EXTRACTED RECORDS:

################

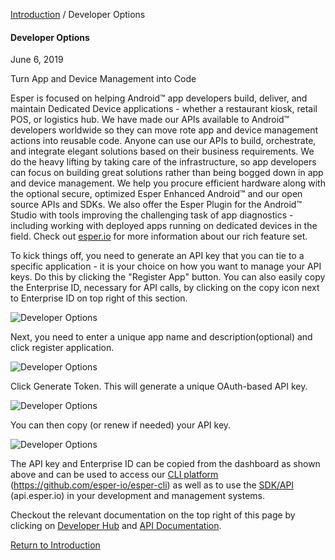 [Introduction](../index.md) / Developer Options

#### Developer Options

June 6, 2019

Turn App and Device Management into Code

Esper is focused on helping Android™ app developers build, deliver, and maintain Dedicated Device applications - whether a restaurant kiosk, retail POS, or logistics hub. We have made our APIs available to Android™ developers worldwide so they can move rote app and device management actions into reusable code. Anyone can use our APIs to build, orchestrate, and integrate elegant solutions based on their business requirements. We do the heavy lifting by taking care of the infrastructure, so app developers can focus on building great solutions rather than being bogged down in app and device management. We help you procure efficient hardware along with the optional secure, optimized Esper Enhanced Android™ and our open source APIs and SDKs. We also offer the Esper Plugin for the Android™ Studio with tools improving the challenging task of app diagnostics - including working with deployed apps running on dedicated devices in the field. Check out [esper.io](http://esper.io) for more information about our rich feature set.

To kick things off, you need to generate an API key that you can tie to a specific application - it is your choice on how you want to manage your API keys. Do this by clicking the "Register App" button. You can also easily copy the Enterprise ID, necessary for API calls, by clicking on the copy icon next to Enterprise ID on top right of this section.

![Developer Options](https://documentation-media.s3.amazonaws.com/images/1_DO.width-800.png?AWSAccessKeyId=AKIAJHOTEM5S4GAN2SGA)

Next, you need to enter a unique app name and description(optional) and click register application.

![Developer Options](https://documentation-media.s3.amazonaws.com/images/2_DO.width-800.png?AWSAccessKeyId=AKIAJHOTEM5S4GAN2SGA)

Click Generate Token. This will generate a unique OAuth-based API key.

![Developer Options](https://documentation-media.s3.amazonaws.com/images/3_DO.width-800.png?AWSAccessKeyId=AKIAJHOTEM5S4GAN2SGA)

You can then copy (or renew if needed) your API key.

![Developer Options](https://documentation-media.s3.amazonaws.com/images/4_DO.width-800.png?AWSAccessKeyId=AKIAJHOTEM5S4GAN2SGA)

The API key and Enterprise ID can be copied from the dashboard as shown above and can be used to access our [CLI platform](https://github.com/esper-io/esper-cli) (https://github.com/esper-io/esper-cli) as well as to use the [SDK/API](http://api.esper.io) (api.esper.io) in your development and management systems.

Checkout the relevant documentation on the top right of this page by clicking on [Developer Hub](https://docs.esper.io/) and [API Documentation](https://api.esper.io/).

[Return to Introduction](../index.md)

################

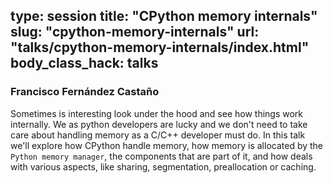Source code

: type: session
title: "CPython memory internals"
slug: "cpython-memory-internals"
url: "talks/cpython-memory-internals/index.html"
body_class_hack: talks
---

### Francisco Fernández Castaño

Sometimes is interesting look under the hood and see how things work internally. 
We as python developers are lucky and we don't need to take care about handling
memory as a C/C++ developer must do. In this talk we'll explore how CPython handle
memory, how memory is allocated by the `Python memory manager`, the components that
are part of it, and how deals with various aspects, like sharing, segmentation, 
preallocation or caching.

################

TASK REQUIREMENTS:
Your answer should be each line from the preceding material in which the word "internals" occurs.

ANSWER SECTION:
title: "CPython memory internals"
slug: "cpython-memory-internals"
url: "talks/cpython-memory-internals/index.html"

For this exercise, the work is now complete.